*Text excerpt:*
__________

April 2017
Forbes reports on the status of the tort: “Records from the Philadelphia County Court of Common Pleas reveal more than 3,000 new Risperdal lawsuits were filed in the first three months of 2017, driving up the total number of filings in this mass tort program to more than 5,500.”
July 2016
Reuters reports: “A U.S. jury on Friday awarded $70 million to the family of a boy who developed breasts after taking Johnson & Johnson unit Janssen Pharmaceuticals' antipsychotic drug Risperdal.”
December 2015
Penn Record reports on the third plaintiff victory in the Risperdal tort, and discusses Judge Arnold New’s decision that punitive damages cannot apply in the Risperdal cases. “ Though Janssen (a Johnson & Johnson subsidiary) is a Pennsylvania corporation, New stated the marketing and development for Risperdal, along with all relevant Food and Drug Administration correspondence regarding it, was addressed to Janssen’s principal business location in New Jersey – and was therefore bound by that state’s Product Liability Act.”
August 2016
Forbes contributor Emily Willing ham writes "Janssen Pharmaceuticals, Inc., a Johnson & Johnson company that markets this drug as Risperdal, has been accused of hiding evidence back in 2003 that would have alerted clinicians and regulatory authorities to the connection among risperidone, increased prolactin, and gynecomastia."

__________

*What to produce:*
Reproduce the dated news items on the Risperdal lawsuits above in full, with no changes.

__________

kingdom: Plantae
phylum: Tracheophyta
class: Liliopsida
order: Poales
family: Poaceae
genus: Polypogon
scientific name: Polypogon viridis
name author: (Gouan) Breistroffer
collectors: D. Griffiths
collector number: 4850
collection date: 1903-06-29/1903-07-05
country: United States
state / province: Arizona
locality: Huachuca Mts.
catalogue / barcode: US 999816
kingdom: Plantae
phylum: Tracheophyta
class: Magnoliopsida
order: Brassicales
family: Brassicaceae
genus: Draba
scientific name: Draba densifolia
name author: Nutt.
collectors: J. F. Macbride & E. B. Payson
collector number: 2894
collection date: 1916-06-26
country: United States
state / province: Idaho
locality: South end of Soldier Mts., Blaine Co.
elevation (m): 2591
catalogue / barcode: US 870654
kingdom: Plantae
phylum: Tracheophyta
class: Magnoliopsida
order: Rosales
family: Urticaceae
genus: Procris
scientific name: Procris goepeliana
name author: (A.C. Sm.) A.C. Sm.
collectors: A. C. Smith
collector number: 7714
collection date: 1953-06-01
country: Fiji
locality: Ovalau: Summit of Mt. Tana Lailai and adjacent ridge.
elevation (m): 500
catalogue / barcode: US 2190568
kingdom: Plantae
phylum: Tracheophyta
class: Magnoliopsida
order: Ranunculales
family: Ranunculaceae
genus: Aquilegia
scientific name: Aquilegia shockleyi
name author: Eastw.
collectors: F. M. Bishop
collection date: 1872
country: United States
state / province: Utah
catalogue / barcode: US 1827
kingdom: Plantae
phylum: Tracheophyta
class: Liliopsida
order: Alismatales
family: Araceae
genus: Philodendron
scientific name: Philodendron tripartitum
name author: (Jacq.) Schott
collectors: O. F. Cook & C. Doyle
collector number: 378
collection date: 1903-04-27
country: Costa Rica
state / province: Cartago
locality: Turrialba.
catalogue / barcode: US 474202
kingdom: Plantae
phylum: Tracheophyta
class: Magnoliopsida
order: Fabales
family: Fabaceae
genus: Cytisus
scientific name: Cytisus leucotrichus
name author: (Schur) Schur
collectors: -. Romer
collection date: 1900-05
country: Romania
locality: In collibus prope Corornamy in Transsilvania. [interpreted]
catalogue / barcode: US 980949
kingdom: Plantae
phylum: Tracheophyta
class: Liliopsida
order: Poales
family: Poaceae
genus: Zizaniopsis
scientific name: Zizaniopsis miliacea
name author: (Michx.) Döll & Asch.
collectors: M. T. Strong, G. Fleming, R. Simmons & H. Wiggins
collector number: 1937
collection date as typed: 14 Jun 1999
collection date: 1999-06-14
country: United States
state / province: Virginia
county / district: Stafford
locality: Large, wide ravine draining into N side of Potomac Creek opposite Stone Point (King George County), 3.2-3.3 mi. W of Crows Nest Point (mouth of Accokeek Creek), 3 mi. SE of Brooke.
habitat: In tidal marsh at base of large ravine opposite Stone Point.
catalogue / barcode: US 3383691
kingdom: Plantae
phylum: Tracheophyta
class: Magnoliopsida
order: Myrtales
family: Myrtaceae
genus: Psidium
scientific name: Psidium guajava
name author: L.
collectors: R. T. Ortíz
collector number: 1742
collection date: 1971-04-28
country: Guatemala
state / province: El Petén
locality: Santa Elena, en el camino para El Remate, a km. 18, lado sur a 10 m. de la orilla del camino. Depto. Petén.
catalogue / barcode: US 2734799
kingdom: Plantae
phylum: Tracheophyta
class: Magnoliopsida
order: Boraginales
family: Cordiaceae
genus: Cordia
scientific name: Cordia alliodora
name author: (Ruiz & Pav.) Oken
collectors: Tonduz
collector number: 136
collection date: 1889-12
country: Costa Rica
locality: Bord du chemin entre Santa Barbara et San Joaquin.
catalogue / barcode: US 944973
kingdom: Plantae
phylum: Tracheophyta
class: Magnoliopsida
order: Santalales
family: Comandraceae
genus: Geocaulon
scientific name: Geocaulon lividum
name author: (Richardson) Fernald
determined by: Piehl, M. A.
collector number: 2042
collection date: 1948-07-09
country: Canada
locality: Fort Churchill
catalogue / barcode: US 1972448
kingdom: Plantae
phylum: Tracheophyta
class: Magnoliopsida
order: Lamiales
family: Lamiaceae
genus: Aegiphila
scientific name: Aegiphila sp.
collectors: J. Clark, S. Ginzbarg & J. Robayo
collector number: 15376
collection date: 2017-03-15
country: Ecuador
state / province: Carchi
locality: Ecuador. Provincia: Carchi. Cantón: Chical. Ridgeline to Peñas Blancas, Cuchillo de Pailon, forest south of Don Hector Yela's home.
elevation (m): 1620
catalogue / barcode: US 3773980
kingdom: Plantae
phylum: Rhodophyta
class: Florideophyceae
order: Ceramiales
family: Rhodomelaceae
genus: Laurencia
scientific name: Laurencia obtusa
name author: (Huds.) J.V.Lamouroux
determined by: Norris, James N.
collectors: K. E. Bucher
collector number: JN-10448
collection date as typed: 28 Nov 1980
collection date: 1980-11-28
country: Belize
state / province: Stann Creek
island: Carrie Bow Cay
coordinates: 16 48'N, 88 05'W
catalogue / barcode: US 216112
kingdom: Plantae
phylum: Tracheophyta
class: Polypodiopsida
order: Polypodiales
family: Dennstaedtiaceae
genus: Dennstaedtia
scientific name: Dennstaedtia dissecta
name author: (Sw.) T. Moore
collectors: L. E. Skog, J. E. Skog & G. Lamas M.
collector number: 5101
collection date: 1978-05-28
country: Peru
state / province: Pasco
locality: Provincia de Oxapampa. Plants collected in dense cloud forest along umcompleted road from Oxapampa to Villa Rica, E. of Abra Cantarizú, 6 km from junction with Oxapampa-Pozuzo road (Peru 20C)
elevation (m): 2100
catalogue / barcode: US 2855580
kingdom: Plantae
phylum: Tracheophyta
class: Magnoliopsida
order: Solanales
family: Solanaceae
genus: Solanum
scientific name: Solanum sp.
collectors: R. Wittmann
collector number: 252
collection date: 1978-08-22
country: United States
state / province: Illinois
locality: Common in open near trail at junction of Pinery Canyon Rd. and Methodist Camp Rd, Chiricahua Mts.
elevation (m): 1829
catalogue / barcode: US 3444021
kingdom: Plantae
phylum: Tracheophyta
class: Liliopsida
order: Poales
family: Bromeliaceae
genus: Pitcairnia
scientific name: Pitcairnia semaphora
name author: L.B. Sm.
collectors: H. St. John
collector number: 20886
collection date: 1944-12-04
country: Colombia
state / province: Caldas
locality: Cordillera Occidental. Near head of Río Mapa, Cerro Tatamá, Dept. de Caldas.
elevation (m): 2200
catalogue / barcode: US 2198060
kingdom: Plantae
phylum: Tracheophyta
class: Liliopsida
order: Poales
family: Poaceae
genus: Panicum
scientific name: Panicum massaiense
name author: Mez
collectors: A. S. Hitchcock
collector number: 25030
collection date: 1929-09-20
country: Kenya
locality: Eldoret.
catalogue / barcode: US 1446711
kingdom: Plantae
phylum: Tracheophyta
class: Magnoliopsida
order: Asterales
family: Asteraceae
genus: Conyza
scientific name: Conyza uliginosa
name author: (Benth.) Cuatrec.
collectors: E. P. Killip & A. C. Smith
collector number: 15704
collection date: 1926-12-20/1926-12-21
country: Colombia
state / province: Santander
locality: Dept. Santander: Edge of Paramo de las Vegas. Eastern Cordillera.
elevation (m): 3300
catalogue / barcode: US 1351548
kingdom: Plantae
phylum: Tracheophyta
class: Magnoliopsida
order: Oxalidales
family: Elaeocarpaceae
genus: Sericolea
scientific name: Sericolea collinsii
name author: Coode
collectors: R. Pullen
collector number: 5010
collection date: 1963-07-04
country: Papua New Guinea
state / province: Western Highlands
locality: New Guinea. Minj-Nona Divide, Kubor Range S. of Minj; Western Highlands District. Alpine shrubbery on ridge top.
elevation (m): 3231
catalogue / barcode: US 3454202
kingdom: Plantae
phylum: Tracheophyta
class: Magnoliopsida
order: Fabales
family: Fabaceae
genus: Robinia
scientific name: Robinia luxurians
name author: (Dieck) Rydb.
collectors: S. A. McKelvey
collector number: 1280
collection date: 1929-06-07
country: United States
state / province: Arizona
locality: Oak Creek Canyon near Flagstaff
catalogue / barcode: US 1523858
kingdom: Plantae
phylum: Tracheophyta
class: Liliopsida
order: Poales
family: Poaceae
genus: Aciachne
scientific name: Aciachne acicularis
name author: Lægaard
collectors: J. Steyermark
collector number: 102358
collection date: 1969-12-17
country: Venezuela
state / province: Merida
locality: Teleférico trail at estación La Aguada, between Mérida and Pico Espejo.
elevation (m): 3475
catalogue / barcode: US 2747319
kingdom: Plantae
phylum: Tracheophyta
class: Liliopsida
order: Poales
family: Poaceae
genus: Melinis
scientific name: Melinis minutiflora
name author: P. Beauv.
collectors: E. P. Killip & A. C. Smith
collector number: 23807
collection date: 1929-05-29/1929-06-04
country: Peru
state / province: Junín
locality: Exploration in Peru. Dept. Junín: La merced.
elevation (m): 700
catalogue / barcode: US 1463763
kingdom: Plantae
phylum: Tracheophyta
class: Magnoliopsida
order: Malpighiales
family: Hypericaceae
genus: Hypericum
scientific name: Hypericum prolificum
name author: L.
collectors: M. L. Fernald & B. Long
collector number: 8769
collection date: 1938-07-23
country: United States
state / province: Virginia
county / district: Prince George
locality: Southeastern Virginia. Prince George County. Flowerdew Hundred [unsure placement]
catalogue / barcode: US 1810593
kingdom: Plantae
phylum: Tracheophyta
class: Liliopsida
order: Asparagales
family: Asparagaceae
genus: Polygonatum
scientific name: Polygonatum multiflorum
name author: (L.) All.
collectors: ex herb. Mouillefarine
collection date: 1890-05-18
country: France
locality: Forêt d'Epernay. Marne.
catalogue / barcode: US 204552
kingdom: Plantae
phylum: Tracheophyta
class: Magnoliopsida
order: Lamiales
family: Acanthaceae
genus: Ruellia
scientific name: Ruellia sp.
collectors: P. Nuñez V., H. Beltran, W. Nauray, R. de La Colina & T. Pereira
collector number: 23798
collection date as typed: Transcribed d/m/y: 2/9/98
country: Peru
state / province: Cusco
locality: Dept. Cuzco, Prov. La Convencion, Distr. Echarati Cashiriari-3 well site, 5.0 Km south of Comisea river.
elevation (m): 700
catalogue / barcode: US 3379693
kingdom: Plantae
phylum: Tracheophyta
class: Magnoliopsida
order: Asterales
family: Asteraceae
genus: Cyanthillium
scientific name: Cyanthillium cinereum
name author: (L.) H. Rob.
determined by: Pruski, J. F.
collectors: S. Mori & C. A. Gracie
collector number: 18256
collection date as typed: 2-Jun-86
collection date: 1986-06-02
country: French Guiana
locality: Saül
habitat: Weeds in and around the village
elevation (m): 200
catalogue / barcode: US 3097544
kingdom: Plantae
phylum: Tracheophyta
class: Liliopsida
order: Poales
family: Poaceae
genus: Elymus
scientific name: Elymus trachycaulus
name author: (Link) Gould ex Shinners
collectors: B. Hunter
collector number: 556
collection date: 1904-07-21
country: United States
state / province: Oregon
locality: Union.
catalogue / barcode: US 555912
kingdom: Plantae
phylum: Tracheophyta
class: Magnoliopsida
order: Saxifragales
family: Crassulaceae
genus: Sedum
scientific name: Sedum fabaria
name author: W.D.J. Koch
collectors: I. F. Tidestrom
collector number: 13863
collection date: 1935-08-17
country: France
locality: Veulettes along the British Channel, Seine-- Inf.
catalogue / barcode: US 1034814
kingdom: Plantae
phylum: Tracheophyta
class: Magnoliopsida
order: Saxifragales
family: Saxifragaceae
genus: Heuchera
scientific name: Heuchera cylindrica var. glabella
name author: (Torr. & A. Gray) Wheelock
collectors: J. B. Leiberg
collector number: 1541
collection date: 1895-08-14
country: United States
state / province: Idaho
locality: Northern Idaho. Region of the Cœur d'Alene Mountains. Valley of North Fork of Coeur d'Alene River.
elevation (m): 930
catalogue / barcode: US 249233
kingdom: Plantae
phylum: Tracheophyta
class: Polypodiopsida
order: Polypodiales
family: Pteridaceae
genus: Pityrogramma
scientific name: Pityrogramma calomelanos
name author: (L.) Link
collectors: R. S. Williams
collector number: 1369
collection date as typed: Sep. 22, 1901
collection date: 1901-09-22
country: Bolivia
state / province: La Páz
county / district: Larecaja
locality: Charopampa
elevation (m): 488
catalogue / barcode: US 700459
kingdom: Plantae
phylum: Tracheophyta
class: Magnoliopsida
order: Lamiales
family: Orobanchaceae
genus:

__________

*Answer below:*
April 2017
Forbes reports on the status of the tort: “Records from the Philadelphia County Court of Common Pleas reveal more than 3,000 new Risperdal lawsuits were filed in the first three months of 2017, driving up the total number of filings in this mass tort program to more than 5,500.”
July 2016
Reuters reports: “A U.S. jury on Friday awarded $70 million to the family of a boy who developed breasts after taking Johnson & Johnson unit Janssen Pharmaceuticals' antipsychotic drug Risperdal.”
December 2015
Penn Record reports on the third plaintiff victory in the Risperdal tort, and discusses Judge Arnold New’s decision that punitive damages cannot apply in the Risperdal cases. “ Though Janssen (a Johnson & Johnson subsidiary) is a Pennsylvania corporation, New stated the marketing and development for Risperdal, along with all relevant Food and Drug Administration correspondence regarding it, was addressed to Janssen’s principal business location in New Jersey – and was therefore bound by that state’s Product Liability Act.”
August 2016
Forbes contributor Emily Willing ham writes "Janssen Pharmaceuticals, Inc., a Johnson & Johnson company that markets this drug as Risperdal, has been accused of hiding evidence back in 2003 that would have alerted clinicians and regulatory authorities to the connection among risperidone, increased prolactin, and gynecomastia."